In terms of filtering enriched terms, if you use DAVID, you can filter enrichment terms based on a Benjamini P value. In terms of displaying gene enrichments, I would recommend simple displays like these:
I think Kevin is giving you great advice here!
I would add that the underlying assumption in any pathway enrichment analysis is that the genes in the pathway are assumed to be independent variables. In other words, enrichment analysis essentially only "counts" the number of DEGs on a any given pathway.
Depending on your experimental design, this may be an appropriate approach, but in my experience, people are usually looking for a more comprehensive analysis approach but are unaware of one.
You might consider using SPIA (Signaling Pathway Impact Analysis) if you want to use an R/bioconductor-based approach or possible RontoTools. These approaches use a topolgy-based approach which looks at each DEGs' role, position, and interaction to identify perturbed pathways rather than simply enriched.
If you want to use a web-based version of these tools (without any command-line use) you can try it for free in iPathwayGuide from Advaita Bioinformatics.
That is a very good point, andrew
Thank you so much Kevin for highlighting your points in such a comprehensive manner. It has cleared my doubts a lot. If I may have more questions, I will let you know.
Hi Kevin, Can you tell me what tool was used to generate these plots and link to this plot, so I can check some description.
Thanks,
Hi friend, the top plot is just an Enhanced OncoPrint, made using the complexheatmap package. The plot on the left is mutation data, whilst on the right it's gene enrichment based on the genes in which the mutations are found.
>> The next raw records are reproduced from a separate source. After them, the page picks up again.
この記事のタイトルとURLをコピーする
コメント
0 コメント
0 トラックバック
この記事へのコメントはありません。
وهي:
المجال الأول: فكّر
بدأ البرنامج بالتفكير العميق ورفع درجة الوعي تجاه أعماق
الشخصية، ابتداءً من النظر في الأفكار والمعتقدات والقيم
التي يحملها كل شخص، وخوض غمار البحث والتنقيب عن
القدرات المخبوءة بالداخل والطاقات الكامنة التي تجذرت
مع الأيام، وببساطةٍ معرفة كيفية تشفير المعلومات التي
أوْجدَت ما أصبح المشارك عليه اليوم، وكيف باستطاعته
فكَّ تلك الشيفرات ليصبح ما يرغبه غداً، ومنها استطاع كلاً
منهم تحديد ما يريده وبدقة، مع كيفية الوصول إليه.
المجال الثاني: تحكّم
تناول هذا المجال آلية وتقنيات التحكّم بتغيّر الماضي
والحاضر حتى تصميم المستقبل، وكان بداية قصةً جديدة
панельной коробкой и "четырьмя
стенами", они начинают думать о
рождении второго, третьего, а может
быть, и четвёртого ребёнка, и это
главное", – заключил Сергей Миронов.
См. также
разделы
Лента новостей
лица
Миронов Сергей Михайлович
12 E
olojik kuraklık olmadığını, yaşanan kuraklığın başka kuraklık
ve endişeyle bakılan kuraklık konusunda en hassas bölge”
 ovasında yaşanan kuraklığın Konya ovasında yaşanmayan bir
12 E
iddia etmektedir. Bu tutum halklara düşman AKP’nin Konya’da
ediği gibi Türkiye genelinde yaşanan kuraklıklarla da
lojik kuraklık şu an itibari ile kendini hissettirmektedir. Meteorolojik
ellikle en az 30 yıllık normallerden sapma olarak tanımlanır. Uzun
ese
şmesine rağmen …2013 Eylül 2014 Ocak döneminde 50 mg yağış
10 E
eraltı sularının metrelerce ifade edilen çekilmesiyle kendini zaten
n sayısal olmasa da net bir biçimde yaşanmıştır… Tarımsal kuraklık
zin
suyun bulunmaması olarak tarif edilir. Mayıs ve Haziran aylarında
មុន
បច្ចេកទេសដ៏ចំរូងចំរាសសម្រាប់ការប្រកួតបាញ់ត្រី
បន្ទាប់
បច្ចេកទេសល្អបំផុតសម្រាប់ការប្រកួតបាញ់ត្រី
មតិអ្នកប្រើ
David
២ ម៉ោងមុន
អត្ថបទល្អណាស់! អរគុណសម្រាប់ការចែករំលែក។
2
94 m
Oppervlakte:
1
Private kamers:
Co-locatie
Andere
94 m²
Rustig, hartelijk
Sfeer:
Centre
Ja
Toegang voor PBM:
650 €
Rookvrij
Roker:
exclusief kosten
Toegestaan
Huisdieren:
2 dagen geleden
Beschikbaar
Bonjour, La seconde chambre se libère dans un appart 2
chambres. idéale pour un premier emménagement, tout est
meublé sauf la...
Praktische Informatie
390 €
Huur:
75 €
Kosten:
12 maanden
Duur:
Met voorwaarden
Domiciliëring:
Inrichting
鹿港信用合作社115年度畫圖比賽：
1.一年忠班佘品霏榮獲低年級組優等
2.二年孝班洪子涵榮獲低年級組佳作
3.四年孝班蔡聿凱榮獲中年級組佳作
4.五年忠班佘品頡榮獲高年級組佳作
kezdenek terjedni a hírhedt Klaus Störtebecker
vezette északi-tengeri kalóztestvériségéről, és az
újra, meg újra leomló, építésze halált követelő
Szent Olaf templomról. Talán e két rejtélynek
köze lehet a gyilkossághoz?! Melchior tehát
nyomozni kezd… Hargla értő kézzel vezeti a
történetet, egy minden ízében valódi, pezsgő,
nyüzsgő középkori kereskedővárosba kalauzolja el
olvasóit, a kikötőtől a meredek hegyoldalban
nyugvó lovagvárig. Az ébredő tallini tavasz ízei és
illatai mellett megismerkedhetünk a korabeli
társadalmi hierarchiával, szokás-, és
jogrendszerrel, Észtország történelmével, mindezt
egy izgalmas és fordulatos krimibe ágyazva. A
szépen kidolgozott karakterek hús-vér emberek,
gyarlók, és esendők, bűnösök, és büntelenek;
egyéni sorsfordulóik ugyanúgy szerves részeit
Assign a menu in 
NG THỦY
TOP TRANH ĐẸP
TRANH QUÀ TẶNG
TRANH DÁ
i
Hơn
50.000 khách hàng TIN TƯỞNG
The bottom plot is my own but based on the functions provided by complexheatmap. It's essentially the same enrichment plot on the top-right, but I've added a lot of annotation and have split the heatmap based on up- and down-regulated genes.
I would encourage you to devote a single day to learning complexheatmap, as you will never then go back to using the other heatmap functions. It is highly flexible and the possibilities are endless. If you run into difficulty, post a question here and I should pick it up.